There are few things in life that define comfort food better than warm cherry cobbler. Why it’s called cobbler is a bit of a mystery – perhaps it was created by a shoemaker way back when but if it was, the story didn’t survive. The most popular theory is that it was named for a wooden bowl called a “cobeler” that was a popular cooking tool 0f ye olden days. [photo via flickr]
What we do know is that cobbler–as we know it today–was borne out of the necessity of consolidating available resources during pioneer days. Back in the 19th century, as the settlers populated the American West, the basic ingredients used in meals were in short supply. The cobbler evolved out of the traditional pie using less flour than a pie crust. Sometimes the cobbler was made with meats and vegetables and was eaten as the main (and sometimes only) dish of a particular meal. It is also believed that the savory versions became the basis for dishes like pot pie. Now here’s a traditional recipe that showcases the simplicity and appeal of this true American tradition!
- 3 tablespoons butter, melted
- 1 cup all-purpose flour
- 1/4 teaspoon salt
- 1 teaspoon baking powder
- 1/2 cup milk
- 1 cup white sugar
- 1 tablespoon cornstarch
- 1 cup boiling water
- 3 1/2 cups fresh cherries, pitted
- 3/4 cup white sugar
- Mix 3/4 cup sugar, butter or margarine, flour, salt, baking powder, and milk together. Place cherries in the bottom of a 9 inch square pan. Spread dough over cherries.

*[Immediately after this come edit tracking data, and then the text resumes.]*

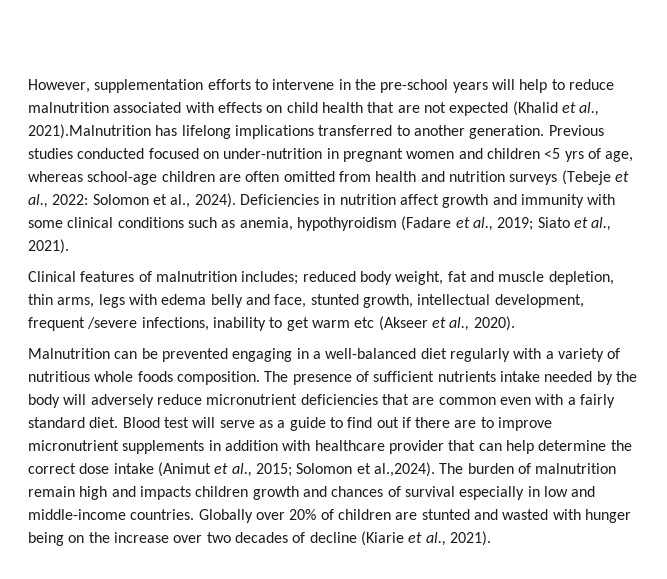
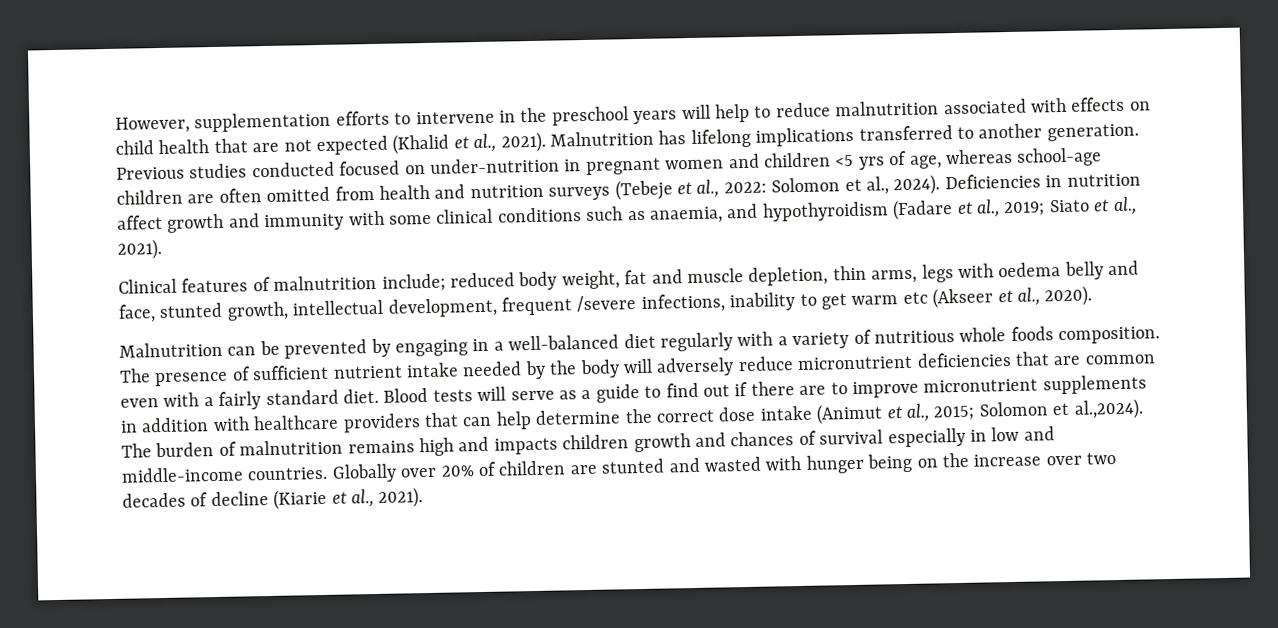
[380,79,449,93] pre-school -> [551,106,629,126] preschool
[28,124,151,139] 2021).Malnutrition -> [500,130,654,153] 2021). Malnutrition
[239,217,293,231] anemia, -> [648,203,759,224] anaemia, and
[241,271,299,285] includes; -> [381,273,446,292] include;
[161,294,207,305] edema -> [998,262,1062,278] oedema
(228, 355) none -> [370,338,391,358] by
[437,371,496,382] nutrients -> [332,365,403,379] nutrient
[163,417,189,428] test -> [432,389,473,402] tests
[388,440,444,454] provider -> [342,413,421,433] providers
[28,486,75,497] remain -> [347,440,415,454] remains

- In a small bowl, combine 1 cup sugar and cornstarch. Stir in boiling water. Pour mixture over the dough.
- Bake at 350 degrees F (175 degrees C) for 45 minutes. Serve warm.
For the perfect accent, add a scoop of premium vanilla ice cream, a dollop of freshly whipped cream–or maybe some Greek yogurt or Créme Fresh. For a more grown-up variation, add a half ounce of brandy before baking. Now you’ve got a delicious, warm Cherries Jubilee cobbler to pass around once the kids go to bed!